To conduct PCI Error Injection with AER, follow these steps:

  1. Kernel Configuration:

    Ensure the kernel is compiled with CONFIG_PCIEAER_INJECT=m to obtain the aer_inject.ko module.

  2. Enable Linux Native PCIe Interrupt Handler:

    Update the kernel parameters to use native PCIe interrupt handling:

    sudo grubby --update-kernel=/boot/vmlinuz-$(uname -r) --args="pcie_ports=native"
    sudo reboot
    
  3. Load AER Inject Kernel Module:

    Load the aer_inject module to enable the /dev/aer_inject interface:

    sudo modprobe aer_inject
    
  4. Clone and Compile User Space Tool:

    Clone the aer-inject repository and compile the user space tool to inject errors:

    git clone https://git.kernel.org/pub/scm/linux/kernel/git/gong.chen/aer-inject.git
    cd aer-inject
    make -j
    
  5. Inject Errors:

    Assuming QAT is loaded, use the aer-inject tool to inject errors. Adjust the PCIe address to match your environment:

    sudo ./aer-inject --id 6b:00.0 ./examples/nonfatal
    

    After error injection, only the PCIe AER error counters will increase (e.g., /sys/bus/pci/devices/0000:6b:00.0/aer_dev_correctable or aer_dev_nonfatal). QAT RAS error counters will not increase.

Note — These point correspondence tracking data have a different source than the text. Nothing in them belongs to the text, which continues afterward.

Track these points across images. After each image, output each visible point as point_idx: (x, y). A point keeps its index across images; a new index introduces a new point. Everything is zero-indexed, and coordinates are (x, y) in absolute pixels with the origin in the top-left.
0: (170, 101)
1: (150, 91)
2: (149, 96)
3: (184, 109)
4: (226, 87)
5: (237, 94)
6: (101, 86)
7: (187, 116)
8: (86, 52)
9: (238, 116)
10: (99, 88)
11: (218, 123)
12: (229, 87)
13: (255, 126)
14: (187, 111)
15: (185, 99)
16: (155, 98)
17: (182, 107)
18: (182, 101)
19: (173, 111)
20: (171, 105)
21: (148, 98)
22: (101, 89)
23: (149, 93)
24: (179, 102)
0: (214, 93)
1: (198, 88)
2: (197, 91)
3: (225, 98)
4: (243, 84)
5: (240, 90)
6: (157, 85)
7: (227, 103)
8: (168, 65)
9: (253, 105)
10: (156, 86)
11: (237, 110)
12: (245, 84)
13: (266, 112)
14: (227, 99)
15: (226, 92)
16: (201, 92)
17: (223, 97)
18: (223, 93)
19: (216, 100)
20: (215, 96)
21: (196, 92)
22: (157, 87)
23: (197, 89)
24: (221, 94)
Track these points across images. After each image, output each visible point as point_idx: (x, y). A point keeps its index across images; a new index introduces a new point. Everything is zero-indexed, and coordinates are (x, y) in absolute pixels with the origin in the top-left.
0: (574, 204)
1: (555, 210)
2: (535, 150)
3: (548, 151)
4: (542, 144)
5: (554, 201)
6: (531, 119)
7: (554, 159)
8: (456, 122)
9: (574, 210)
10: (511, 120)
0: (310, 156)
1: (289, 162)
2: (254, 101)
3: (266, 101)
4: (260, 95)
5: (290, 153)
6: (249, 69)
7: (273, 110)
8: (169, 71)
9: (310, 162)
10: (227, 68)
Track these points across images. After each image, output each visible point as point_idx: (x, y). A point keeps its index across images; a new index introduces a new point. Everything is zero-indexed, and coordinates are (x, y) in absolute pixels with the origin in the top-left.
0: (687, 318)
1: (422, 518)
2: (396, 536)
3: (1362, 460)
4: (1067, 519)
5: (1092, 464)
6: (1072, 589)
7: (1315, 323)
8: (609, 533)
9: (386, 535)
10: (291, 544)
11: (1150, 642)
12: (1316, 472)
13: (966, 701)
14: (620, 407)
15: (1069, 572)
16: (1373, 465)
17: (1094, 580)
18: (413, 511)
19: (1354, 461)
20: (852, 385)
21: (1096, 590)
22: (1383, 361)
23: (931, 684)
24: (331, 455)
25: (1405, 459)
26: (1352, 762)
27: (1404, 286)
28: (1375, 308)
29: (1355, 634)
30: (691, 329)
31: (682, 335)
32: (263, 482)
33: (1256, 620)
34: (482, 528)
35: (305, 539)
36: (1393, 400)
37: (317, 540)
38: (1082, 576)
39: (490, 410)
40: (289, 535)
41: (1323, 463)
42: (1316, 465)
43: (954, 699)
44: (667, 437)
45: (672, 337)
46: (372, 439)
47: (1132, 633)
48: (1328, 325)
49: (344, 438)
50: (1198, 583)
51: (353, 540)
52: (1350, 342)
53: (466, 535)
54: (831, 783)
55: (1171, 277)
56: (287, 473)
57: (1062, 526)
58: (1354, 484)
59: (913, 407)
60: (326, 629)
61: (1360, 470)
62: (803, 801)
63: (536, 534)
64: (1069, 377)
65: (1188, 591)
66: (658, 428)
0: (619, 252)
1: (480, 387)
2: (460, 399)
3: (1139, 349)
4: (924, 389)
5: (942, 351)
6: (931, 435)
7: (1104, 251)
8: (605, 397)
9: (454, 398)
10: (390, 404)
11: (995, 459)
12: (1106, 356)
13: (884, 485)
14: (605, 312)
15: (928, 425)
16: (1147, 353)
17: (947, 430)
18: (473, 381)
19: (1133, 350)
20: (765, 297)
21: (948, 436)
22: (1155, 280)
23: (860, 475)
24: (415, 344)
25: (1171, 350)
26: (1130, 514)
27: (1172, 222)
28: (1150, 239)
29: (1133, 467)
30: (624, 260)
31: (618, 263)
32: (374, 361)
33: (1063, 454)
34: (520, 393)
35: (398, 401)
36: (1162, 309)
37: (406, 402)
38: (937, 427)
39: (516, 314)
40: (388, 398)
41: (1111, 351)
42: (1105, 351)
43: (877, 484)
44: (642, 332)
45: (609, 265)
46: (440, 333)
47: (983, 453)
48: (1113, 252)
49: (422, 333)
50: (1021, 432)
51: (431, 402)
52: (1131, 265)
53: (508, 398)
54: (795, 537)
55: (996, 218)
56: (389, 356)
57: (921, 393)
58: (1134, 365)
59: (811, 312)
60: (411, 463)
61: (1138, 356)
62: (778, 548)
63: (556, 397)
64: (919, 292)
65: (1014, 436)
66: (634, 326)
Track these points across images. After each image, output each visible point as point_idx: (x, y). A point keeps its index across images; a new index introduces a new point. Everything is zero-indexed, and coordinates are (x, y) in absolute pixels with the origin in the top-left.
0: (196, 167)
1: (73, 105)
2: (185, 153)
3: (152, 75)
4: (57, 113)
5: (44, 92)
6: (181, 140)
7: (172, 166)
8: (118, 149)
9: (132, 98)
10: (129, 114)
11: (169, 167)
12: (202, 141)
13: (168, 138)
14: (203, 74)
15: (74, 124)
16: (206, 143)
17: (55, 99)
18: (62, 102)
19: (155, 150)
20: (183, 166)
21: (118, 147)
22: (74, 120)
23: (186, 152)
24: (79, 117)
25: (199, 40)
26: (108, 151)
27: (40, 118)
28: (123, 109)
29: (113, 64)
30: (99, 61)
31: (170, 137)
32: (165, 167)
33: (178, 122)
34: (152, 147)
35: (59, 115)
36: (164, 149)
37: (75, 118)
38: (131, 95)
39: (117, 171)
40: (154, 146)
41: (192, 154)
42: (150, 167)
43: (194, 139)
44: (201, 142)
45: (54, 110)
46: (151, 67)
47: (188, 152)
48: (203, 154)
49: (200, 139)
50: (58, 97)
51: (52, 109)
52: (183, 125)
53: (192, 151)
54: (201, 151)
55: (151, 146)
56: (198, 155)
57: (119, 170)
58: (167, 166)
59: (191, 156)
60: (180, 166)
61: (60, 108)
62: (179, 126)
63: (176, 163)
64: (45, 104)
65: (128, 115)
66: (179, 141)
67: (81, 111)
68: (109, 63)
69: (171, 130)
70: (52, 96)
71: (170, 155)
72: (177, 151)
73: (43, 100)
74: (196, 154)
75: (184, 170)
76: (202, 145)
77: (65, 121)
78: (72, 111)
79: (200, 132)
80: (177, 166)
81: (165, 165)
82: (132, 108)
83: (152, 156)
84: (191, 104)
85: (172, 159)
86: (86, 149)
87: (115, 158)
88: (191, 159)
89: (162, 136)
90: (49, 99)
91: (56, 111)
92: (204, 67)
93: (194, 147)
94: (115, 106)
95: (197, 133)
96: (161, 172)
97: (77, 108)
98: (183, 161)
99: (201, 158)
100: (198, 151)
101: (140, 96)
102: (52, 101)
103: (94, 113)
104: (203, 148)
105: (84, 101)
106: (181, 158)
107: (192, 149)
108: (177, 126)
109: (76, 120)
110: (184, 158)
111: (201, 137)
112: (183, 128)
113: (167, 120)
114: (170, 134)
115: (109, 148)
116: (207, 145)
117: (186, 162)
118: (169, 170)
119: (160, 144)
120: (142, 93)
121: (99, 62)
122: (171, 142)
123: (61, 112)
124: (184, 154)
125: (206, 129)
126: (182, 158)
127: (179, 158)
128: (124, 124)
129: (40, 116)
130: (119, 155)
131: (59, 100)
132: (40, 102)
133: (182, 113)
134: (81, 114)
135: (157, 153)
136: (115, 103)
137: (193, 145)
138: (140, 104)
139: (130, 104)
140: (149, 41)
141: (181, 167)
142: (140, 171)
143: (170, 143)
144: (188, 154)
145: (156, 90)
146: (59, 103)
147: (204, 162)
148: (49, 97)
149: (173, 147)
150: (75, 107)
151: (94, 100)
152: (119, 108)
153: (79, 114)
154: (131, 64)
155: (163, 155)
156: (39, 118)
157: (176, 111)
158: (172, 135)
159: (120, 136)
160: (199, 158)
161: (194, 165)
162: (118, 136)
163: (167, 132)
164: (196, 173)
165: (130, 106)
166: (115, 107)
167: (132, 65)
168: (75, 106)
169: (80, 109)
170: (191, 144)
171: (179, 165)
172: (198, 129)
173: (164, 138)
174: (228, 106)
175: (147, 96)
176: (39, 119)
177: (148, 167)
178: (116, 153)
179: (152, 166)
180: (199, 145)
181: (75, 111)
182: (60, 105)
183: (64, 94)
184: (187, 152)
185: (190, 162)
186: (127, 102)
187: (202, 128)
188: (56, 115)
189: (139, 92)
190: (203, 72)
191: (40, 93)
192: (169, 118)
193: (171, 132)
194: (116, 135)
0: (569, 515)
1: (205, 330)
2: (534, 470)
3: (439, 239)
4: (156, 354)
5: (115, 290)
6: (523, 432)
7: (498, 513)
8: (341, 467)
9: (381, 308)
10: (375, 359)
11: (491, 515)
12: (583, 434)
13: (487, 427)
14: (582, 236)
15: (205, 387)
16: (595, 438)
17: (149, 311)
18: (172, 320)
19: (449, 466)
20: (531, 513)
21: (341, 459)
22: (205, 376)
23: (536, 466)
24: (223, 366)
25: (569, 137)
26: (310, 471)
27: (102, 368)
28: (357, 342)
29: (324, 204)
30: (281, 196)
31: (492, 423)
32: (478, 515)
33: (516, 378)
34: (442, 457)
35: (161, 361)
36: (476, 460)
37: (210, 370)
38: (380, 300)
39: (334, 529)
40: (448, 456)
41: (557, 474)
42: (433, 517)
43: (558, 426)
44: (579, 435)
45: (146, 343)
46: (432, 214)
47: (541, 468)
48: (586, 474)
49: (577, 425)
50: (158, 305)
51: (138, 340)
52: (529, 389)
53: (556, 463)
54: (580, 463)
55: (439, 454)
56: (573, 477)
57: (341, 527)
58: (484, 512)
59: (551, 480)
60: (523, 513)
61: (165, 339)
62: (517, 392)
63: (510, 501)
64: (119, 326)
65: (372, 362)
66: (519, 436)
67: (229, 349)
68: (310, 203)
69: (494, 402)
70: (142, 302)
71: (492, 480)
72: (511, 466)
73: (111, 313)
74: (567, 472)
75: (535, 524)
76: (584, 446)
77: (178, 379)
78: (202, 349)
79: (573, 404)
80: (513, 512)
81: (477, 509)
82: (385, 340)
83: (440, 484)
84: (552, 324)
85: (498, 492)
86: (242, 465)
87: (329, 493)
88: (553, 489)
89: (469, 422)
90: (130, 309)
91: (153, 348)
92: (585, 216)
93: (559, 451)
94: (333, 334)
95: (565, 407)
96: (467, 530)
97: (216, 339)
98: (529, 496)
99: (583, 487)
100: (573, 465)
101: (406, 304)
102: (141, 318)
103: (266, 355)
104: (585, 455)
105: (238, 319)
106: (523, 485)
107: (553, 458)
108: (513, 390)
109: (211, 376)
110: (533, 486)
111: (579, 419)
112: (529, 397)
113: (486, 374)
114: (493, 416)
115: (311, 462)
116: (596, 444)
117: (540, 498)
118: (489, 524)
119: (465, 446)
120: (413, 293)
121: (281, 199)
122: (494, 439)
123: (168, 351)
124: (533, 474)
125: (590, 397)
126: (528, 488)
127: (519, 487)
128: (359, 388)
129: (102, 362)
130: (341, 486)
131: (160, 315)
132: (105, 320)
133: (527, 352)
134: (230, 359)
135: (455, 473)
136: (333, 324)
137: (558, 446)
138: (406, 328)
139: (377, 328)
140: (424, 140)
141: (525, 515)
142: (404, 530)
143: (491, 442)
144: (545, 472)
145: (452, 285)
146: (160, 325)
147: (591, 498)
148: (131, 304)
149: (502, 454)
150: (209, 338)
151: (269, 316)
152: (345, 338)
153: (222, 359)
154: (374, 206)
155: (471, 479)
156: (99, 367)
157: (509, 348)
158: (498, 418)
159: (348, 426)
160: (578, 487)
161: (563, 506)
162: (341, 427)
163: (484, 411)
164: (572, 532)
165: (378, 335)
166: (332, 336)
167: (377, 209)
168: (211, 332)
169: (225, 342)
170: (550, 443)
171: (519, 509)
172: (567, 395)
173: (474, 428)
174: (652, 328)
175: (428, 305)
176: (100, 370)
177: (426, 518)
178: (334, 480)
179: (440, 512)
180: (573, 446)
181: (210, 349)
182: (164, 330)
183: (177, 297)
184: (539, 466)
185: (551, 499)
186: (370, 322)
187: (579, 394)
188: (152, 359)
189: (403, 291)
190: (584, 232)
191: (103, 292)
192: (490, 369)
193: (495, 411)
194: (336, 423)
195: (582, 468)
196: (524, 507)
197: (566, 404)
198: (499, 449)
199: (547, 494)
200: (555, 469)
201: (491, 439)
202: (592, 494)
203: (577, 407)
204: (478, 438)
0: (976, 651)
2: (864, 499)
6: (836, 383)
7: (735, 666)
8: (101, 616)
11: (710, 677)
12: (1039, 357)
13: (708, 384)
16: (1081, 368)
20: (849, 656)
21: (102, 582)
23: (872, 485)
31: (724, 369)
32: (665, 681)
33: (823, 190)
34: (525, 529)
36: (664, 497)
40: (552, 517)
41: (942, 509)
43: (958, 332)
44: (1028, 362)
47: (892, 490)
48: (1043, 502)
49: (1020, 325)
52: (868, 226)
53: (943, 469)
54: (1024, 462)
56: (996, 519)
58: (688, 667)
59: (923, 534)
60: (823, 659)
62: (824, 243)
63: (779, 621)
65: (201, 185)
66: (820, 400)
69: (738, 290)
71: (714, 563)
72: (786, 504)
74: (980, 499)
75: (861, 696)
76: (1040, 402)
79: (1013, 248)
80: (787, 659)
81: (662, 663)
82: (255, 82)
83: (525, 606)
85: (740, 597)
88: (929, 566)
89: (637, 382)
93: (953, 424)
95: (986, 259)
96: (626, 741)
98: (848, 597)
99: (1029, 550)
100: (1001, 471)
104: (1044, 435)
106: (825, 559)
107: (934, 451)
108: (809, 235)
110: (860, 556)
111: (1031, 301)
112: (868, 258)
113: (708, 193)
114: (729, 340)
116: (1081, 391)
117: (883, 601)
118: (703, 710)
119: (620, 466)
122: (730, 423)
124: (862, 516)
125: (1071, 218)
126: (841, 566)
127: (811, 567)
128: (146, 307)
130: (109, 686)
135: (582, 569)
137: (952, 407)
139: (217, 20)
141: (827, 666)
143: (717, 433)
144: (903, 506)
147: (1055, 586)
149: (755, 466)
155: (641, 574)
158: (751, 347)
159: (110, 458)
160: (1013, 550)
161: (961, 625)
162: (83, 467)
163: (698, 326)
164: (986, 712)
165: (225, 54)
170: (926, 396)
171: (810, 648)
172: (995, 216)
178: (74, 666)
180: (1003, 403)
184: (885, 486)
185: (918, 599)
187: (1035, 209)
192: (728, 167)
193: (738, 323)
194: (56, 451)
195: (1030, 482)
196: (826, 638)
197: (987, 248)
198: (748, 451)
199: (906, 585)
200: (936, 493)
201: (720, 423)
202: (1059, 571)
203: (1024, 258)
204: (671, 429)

    You may observe a message in dmesg such as:

    AER: Uncorrected (Non-Fatal) error received: 0000:6b:00.0
    

Important

The AER injection test focuses on two levels of errors:

  1. PCIe Interface Errors: These involve testing the PCIe interface through PCIe AER testing, including Fatal, Non-fatal, correctable, and non-correctable errors. This level of testing can be conducted by customers using the AER injection tools.

  2. Low-Level Errors: These target specific hardware components such as slices, bus, and memory parity. This type of testing may require specialized hardware configurations or access to specific CPU parts that are not generally available outside of Intel.

The PCIe AER testing is designed to simulate errors at the PCIe interface level, which can help identify and address issues related to PCIe communication and error handling.